Speaking at the Serpentine Galleries as part of the Artist Talks series co-hosted by Fondation Beyeler and UBS, groundbreaking performance artist Marina Abramović put forward her vision for how 21st-century cultural institutions can offer relevance and meaning for the communities that they represent.
Abramović suggested that to do so they would need to evolve beyond the confines of a museological tradition which casts the visitor as "voyeur" within the static space of the gallery. "The concept of the museum is a 19th century concept still, you know, you come to look at the things. But what if you come and be part of something?"
The future that the Serbian artist envisages for the museum is one which takes its lead from performance, the art form she has espoused since the 1970s when it was seen as little more than an experimental undercurrent on the fringes of the art world. Since then its place within the pantheon of the modern gallery has been cemented, due in part to the success of major institutional shows such as her 2010 MoMA tour-de-force The Artist is Present. She explains that she saw this exhibition as an opportunity to truly be present in the museum in a way that would create a radical new dynamic: "I wanted to show to the larger public that performance has transformative force, that something can happen differently."
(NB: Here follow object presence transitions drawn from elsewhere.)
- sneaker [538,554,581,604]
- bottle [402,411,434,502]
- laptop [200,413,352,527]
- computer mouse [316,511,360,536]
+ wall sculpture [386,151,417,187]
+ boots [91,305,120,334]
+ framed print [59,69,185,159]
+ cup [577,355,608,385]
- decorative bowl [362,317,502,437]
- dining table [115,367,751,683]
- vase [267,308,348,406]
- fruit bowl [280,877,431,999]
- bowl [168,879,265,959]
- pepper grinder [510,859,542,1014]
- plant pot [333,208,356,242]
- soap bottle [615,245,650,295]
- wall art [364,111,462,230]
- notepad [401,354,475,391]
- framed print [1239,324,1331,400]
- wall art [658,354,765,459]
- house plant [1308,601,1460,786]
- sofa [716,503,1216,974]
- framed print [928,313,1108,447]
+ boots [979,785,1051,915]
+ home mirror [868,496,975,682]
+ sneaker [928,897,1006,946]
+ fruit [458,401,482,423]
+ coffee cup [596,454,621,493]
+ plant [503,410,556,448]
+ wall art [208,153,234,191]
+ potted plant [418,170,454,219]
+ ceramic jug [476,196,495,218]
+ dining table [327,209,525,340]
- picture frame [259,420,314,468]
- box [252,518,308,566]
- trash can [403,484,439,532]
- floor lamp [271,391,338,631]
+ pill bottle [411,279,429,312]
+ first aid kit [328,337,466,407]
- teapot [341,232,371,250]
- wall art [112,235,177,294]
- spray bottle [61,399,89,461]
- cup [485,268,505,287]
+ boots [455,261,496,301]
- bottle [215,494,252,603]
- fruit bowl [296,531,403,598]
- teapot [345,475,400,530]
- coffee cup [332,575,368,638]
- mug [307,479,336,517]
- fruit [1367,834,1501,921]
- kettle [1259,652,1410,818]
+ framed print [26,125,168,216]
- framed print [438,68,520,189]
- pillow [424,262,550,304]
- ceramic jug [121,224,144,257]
However Abramović is adamant that the symbiotic relationship between art and viewer embodied by The Artist is Present should not be confined to temporary exhibitions and fleeting projects. Instead she believes it can guide museums toward the role that they can and should take at the heart of society: "There is a need right now to give the tools to community, not just to look at something but to be absolutely part of something, that's essential. This is why there is such a need for participation."